En büyük âlim ve evliyalardan Seyyid Abdullah-ı Dehlevi “kuddise sirruh” hazretleri, bir gün bazı gençlere;
- Başka dinden olanların hepsini, fena huylu bir insan kabul etmemelidir, buyurdu.
Ardından;
- Evet küfür, yani Müslüman olmamak, her zaman ve her yerde fenadır, buyurdu. Çünkü küfür, insanı dünyada ve ahirette felakete götüren zararlı bir inanış ve bozuk bir yaşayıştır.
Sözüne devamla;
- Allahü teâlâ, İslam dinini, insanların dünyada rahat ve huzur içinde, kardeşçe yaşamaları için ve ahirette sonsuz azablardan kurtulmaları için göndermiştir. Kâfirler, yani Müslüman olmayanlar, bu saadet yolundan mahrum kalmış zavallı kimselerdir.
Sordular:
- Yani bunlara acımak mı lazım efendim?
- Elbette. Bunlara, acımalı ve incitmemelidir. Bunları gıybet etmek bile haramdır.
Peygamberler insandır
Bir gün de sohbetinde;
- Kardeşlerim, Allahü teâlânın var ve bir olduğunu bildiren ilahi dinlerin hepsi, insanlar tarafından bozulmadan evvel, inanılacak şeyler bakımından birbirinin aynı idi, buyurdu.
Ve izah etti:
- Üç büyük din, yani Musevilik, İsevilik ve İslam dinleri, hep Allahü teâlânın bir olduğunu ve Peygamberlerin bizim gibi bir insan olduğunu bildirmiştir.
Sordular:
- Öbür dinler nerede yanılıyorlar efendim?

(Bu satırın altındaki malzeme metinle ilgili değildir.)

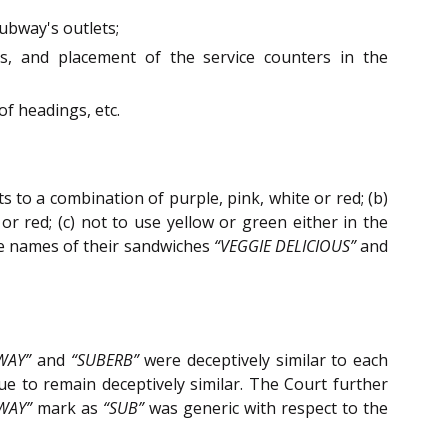
Subway's outlets;
nts, and placement of the service counters in the
of headings, etc.
 to a combination of purple, pink, white or red; (b)
r red; (c) not to use yellow or green either in the
he names of their sandwiches
“VEGGIE DELICIOUS”
and
WAY”
and
“SUBERB”
were deceptively similar to each
 to remain deceptively similar. The Court further
WAY”
mark as
“SUB”
was generic with respect to the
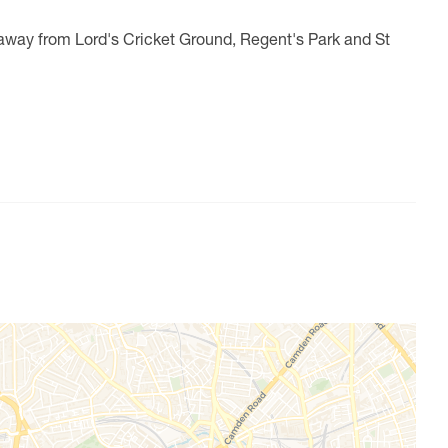
away from Lord's Cricket Ground, Regent's Park and St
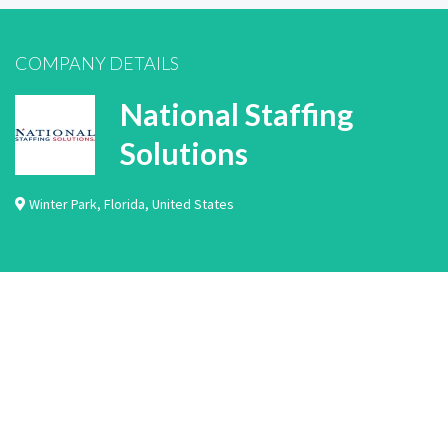
COMPANY DETAILS
National Staffing
Solutions
Winter Park
,
Florida
,
United States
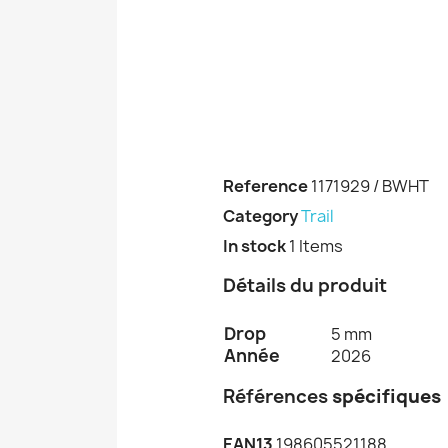
Reference
1171929 / BWHT
Category
Trail
In stock
1 Items
Détails du produit
Drop
5 mm
Année
2026
Références
spécifiques
EAN13
198605521188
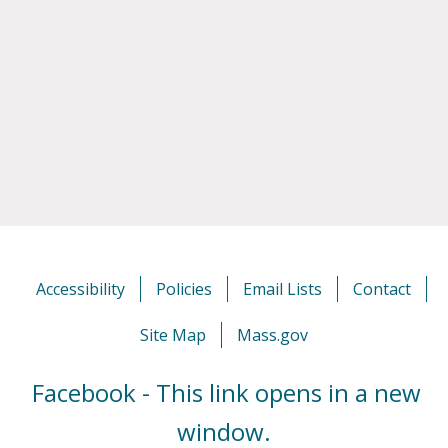
Accessibility
Policies
Email Lists
Contact
Site Map
Mass.gov
Facebook - This link opens in a new
window.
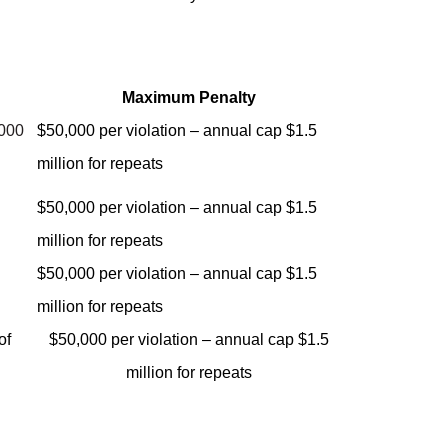
Maximum Penalty
,000
$50,000 per violation – annual cap $1.5
million for repeats
$50,000 per violation – annual cap $1.5
million for repeats
$50,000 per violation – annual cap $1.5
million for repeats
of
$50,000 per violation – annual cap $1.5
million for repeats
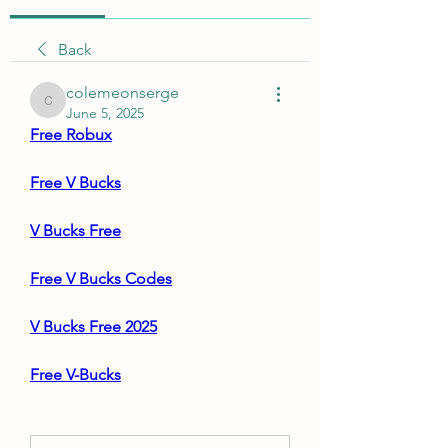
Back
colemeonserge
colemeonserge
June 5, 2025
Free Robux
Free V Bucks
V Bucks Free
Free V Bucks Codes
V Bucks Free 2025
Free V-Bucks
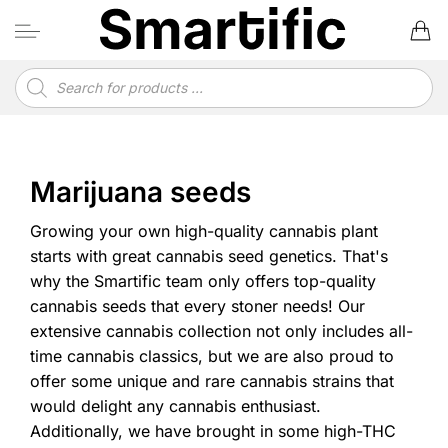
Skip
to
content
Products
search
Marijuana seeds
Growing your own high-quality cannabis plant
starts with great cannabis seed genetics. That's
why the Smartific team only offers top-quality
cannabis seeds that every stoner needs! Our
extensive cannabis collection not only includes all-
time cannabis classics, but we are also proud to
offer some unique and rare cannabis strains that
would delight any cannabis enthusiast.
Additionally, we have brought in some high-THC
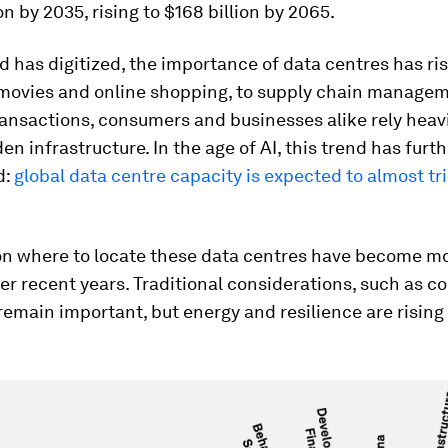
on by 2035, rising to $168 billion by 2065.
d has digitized, the importance of data centres has ri
movies and online shopping, to supply chain manage
ransactions, consumers and businesses alike rely heavi
den infrastructure. In the age of AI, this trend has furt
d:
global data centre capacity is expected to almost tri
on where to locate these data centres have become m
r recent years. Traditional considerations, such as co
emain important, but energy and resilience are rising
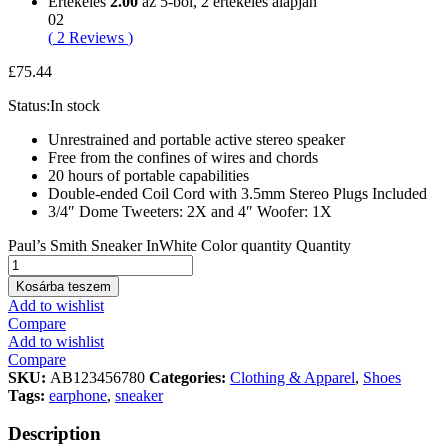
Értékelés
2.00
az 5-ből,
2
értékelés alapján
02
(
2
Reviews
)
£
75.44
Status:
In stock
Unrestrained and portable active stereo speaker
Free from the confines of wires and chords
20 hours of portable capabilities
Double-ended Coil Cord with 3.5mm Stereo Plugs Included
3/4″ Dome Tweeters: 2X and 4″ Woofer: 1X
Paul’s Smith Sneaker InWhite Color quantity
Quantity
Kosárba teszem
Add to wishlist
Compare
Add to wishlist
Compare
SKU:
AB123456780
Categories:
Clothing & Apparel
,
Shoes
Tags:
earphone
,
sneaker
Description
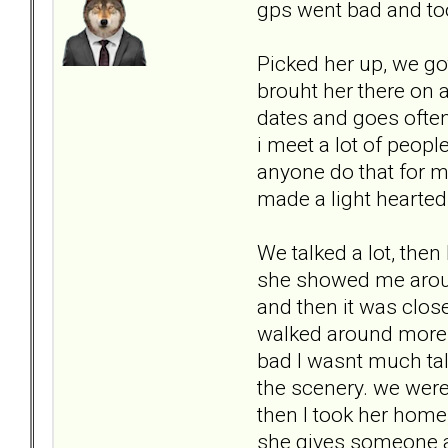
gps went bad and too
Picked her up, we go
brouht her there on a
dates and goes often.
i meet a lot of people
anyone do that for m
made a light hearted
We talked a lot, then
she showed me around
and then it was clos
walked around more. a
bad I wasnt much talk
the scenery. we wer
then I took her home
she gives someone a 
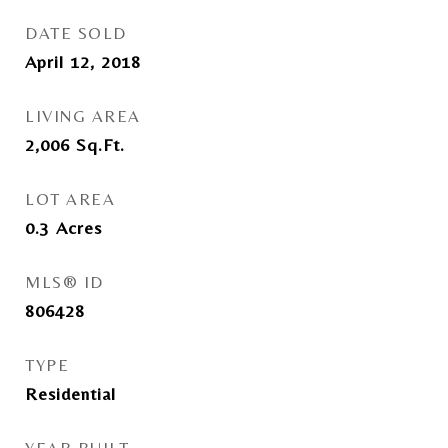
DATE SOLD
April 12, 2018
LIVING AREA
2,006
Sq.Ft.
LOT AREA
0.3
Acres
MLS® ID
806428
TYPE
Residential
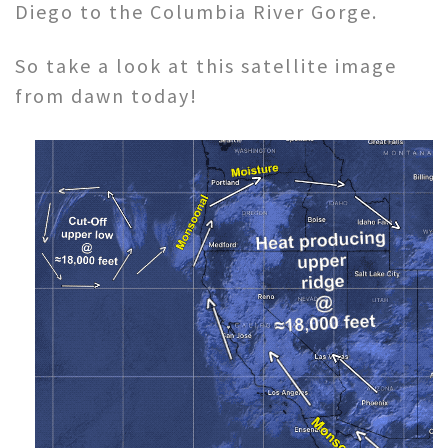
Diego to the Columbia River Gorge.
So take a look at this satellite image
from dawn today!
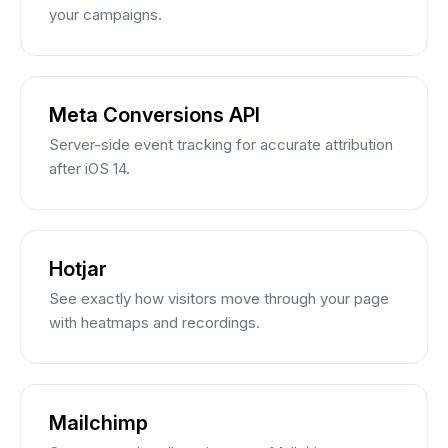
your campaigns.
Meta Conversions API
Server-side event tracking for accurate attribution
after iOS 14.
Hotjar
See exactly how visitors move through your page
with heatmaps and recordings.
Mailchimp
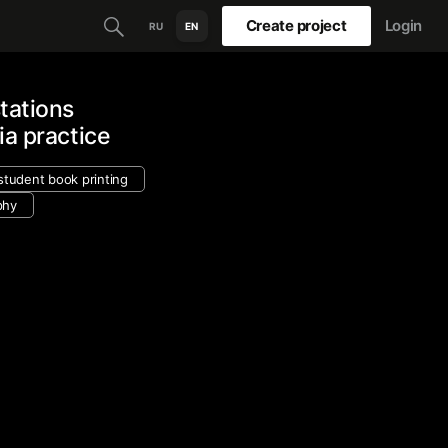
Create project
Login
RU
EN
tations
ia practice
student book printing
phy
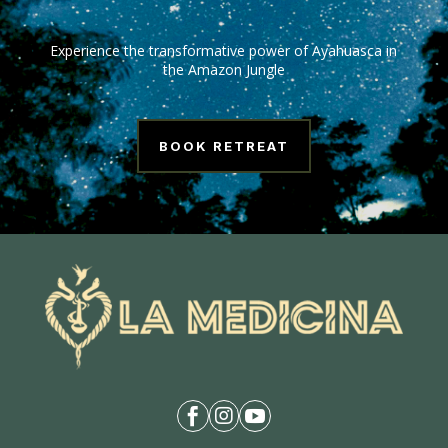
Experience the transformative power of Ayahuasca in
the Amazon Jungle
BOOK RETREAT



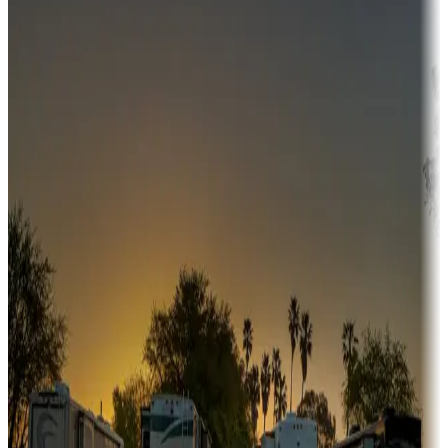
Campgrounds or locations with money-saving offers
Adventure seekers
Campgrounds or locations with or near hunting, tours, guides,
fishing, or hiking
Snowbirds
A collection of snowbird-friendly RV resorts along America's
Sunbelt
Boating fun
Campgrounds or locations with or near marinas, lakes, rivers, or
fishing
Family camping
Campgrounds catering to families
Rentals & glamping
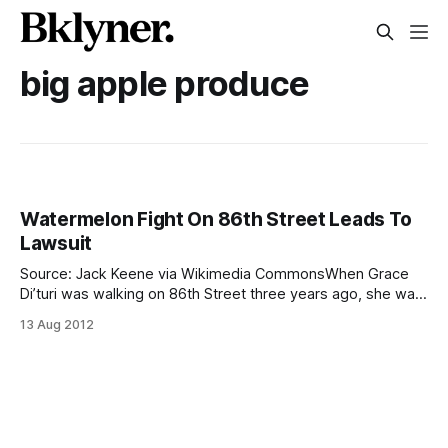
big apple produce
Watermelon Fight On 86th Street Leads To
Lawsuit
Source: Jack Keene via Wikimedia CommonsWhen Grace
Di’turi was walking on 86th Street three years ago, she was
hit in the head with a flying watermelon. Workers from Big
13 Aug 2012
Apple Produce were apparently unloading the fruit from
their truck by chucking it to each other. Di’turi was caught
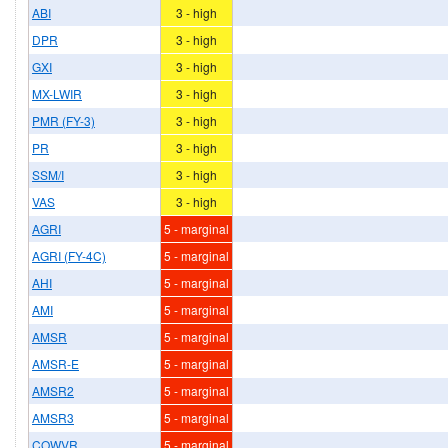
ABI
3 - high
DPR
3 - high
GXI
3 - high
MX-LWIR
3 - high
PMR (FY-3)
3 - high
PR
3 - high
SSM/I
3 - high
VAS
3 - high
AGRI
5 - marginal
AGRI (FY-4C)
5 - marginal
AHI
5 - marginal
AMI
5 - marginal
AMSR
5 - marginal
AMSR-E
5 - marginal
AMSR2
5 - marginal
AMSR3
5 - marginal
COWVR
5 - marginal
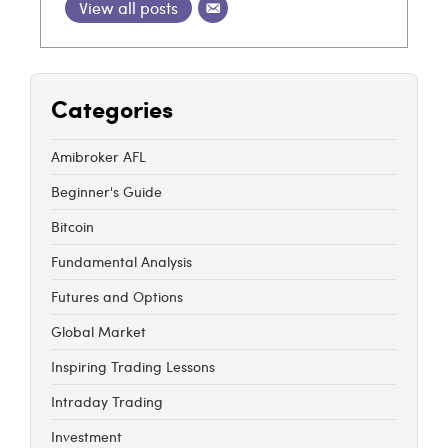
View all posts
Categories
Amibroker AFL
Beginner's Guide
Bitcoin
Fundamental Analysis
Futures and Options
Global Market
Inspiring Trading Lessons
Intraday Trading
Investment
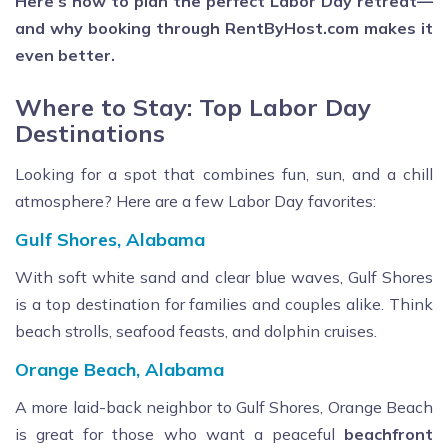
Here’s how to plan the perfect Labor Day retreat—
and why booking through RentByHost.com makes it
even better.
Where to Stay: Top Labor Day
Destinations
Looking for a spot that combines fun, sun, and a chill
atmosphere? Here are a few Labor Day favorites:
Gulf Shores, Alabama
With soft white sand and clear blue waves, Gulf Shores
is a top destination for families and couples alike. Think
beach strolls, seafood feasts, and dolphin cruises.
Orange Beach, Alabama
A more laid-back neighbor to Gulf Shores, Orange Beach
is great for those who want a peaceful
beachfront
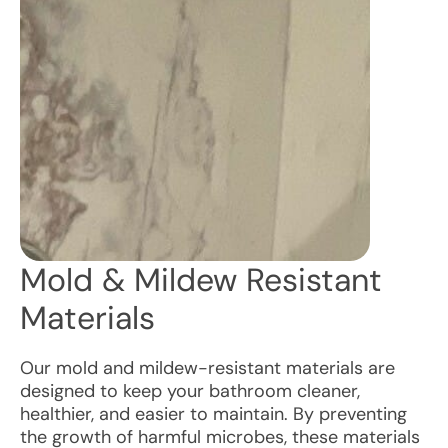
Mold & Mildew Resistant
Materials
Our mold and mildew-resistant materials are
designed to keep your bathroom cleaner,
healthier, and easier to maintain. By preventing
the growth of harmful microbes, these materials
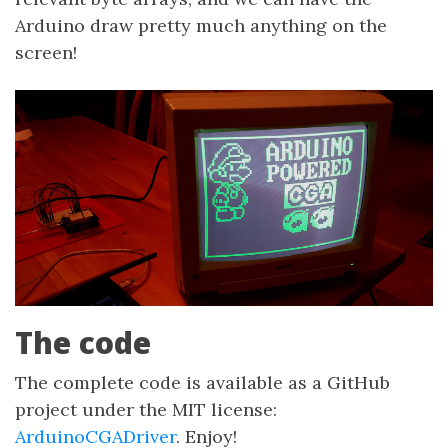
Arduino draw pretty much anything on the
screen!
The code
The complete code is available as a GitHub
project under the MIT license:
ArduinoCGADriver
. Enjoy!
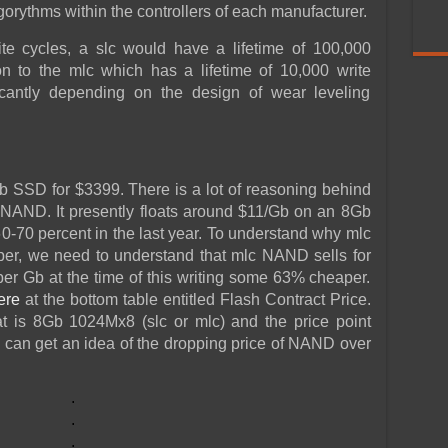
orythms within the controllers of each manufacturer.
e cycles, a slc would have a lifetime of 100,000
n to the mlc which has a lifetime of 10,000 write
ficantly depending on the design of wear leveling
 SSD for $3399. There is a lot of reasoning behind
 of NAND. It presently floats around $11/Gb on an 8Gb
0-70 percent in the last year. To understand why mlc
per, we need to understand that mlc NAND sells for
per Gb at the time of this writing some 63% cheaper.
ere
at the bottom table entitled Flash Contract Price.
 is 8Gb 1024Mx8 (slc or mlc) and the price point
e can get an idea of the dropping price of NAND over
.
.
.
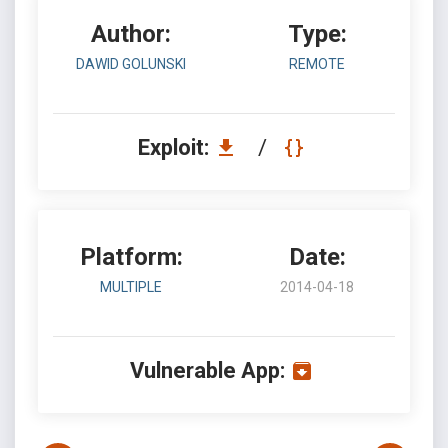
Author:
Type:
DAWID GOLUNSKI
REMOTE
Exploit:
/
Platform:
Date:
MULTIPLE
2014-04-18
Vulnerable App:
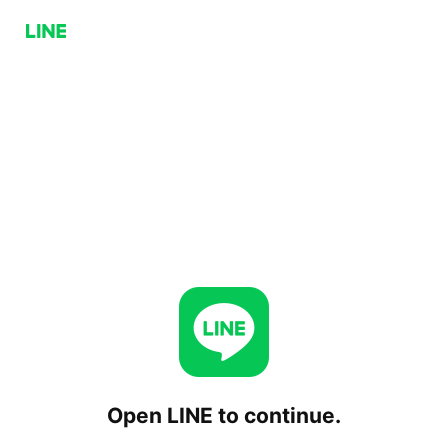
Open LINE to continue.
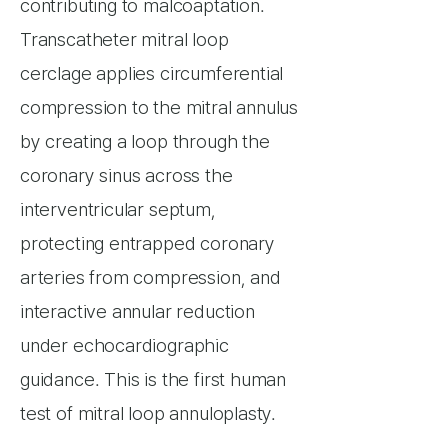
contributing to malcoaptation.
Transcatheter mitral loop
cerclage applies circumferential
compression to the mitral annulus
by creating a loop through the
coronary sinus across the
interventricular septum,
protecting entrapped coronary
arteries from compression, and
interactive annular reduction
under echocardiographic
guidance. This is the first human
test of mitral loop annuloplasty.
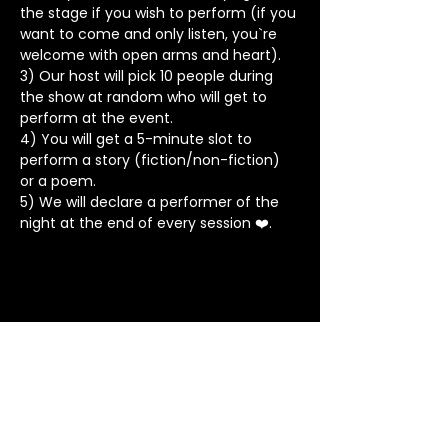
the stage if you wish to perform (if you 
want to come and only listen, you`re 
welcome with open arms and heart).
3) Our host will pick 10 people during 
the show at random who will get to 
perform at the event.
4) You will get a 5-minute slot to 
perform a story (fiction/non-fiction) 
or a poem.
5) We will declare a performer of the 
night at the end of every session ❤️.
Stay in Touch
Contact
+91 8062 960918
(WhatsApp Only)
contact@tapeatale.com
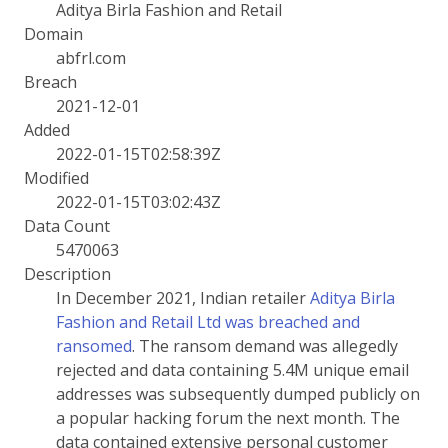
Aditya Birla Fashion and Retail
Domain
abfrl.com
Breach
2021-12-01
Added
2022-01-15T02:58:39Z
Modified
2022-01-15T03:02:43Z
Data Count
5470063
Description
In December 2021, Indian retailer
Aditya Birla
Fashion and Retail Ltd was breached and
ransomed
. The ransom demand was allegedly
rejected and data containing 5.4M unique email
addresses was subsequently dumped publicly on
a popular hacking forum the next month. The
data contained extensive personal customer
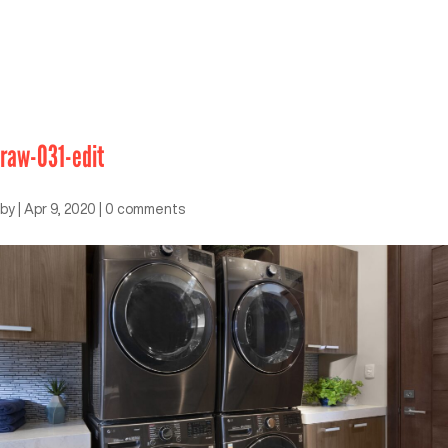
raw-031-edit
by
|
Apr 9, 2020
|
0 comments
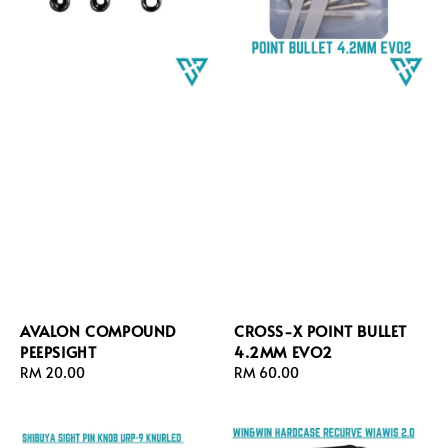
AVALON COMPOUND
CROSS-X POINT BULLET
PEEPSIGHT
4.2MM EVO2
Regular
RM 20.00
Regular
RM 60.00
price
price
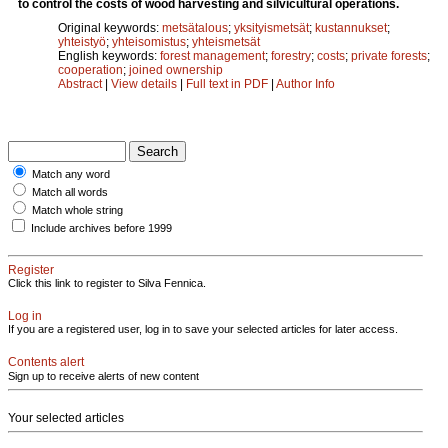
to control the costs of wood harvesting and silvicultural operations.
Original keywords:
metsätalous
;
yksityismetsät
;
kustannukset
;
yhteistyö
;
yhteisomistus
;
yhteismetsät
English keywords:
forest management
;
forestry
;
costs
;
private forests
;
cooperation
;
joined ownership
Abstract
|
View details
|
Full text in PDF
|
Author Info
Match any word
Match all words
Match whole string
Include archives before 1999
Register
Click this link to register to Silva Fennica.
Log in
If you are a registered user, log in to save your selected articles for later access.
Contents alert
Sign up to receive alerts of new content
Your selected articles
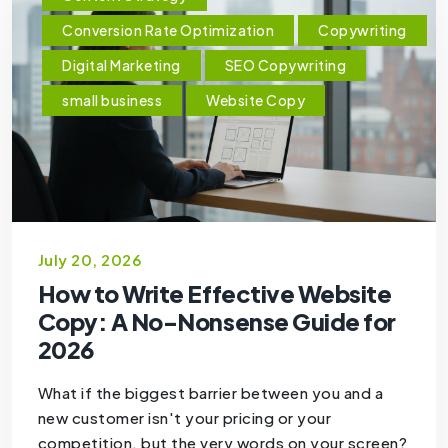
Conversion Rate Optimization
Copywriting
Digital Marketing
SEO Copywriting
small business
Website Copy
July 20, 2026
How to Write Effective Website
Copy: A No-Nonsense Guide for
2026
What if the biggest barrier between you and a
new customer isn't your pricing or your
competition, but the very words on your screen?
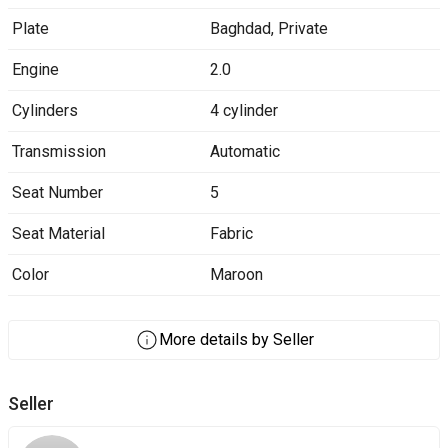
Plate
Baghdad
,
Private
Engine
2.0
Cylinders
4 cylinder
Transmission
Automatic
Seat Number
5
Seat Material
Fabric
Color
Maroon
More details by Seller
Seller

- Yahudiler, İsa ve Muhammed aleyhimesselama inanmıyor, Hıristiyanlar ise, hem Peygamber efendimize inanmıyor hem de putlara tapınmaktan bir türlü kurtulamamışlardır.
Ve daha açıkladı:
- Mesela İsa aleyhisselam; (Ben de, sizin gibi bir insanım. Allah’ın oğlu değilim) dediği halde, İsa aleyhisselamı Allah’ın oğlu sanmışlar, Baba (Allahü teâlâ), Oğul (İsa aleyhisselam) ve Ruh-ül-kuds ismi ile üç ayrı ilaha tapınmaya başlamışlardır.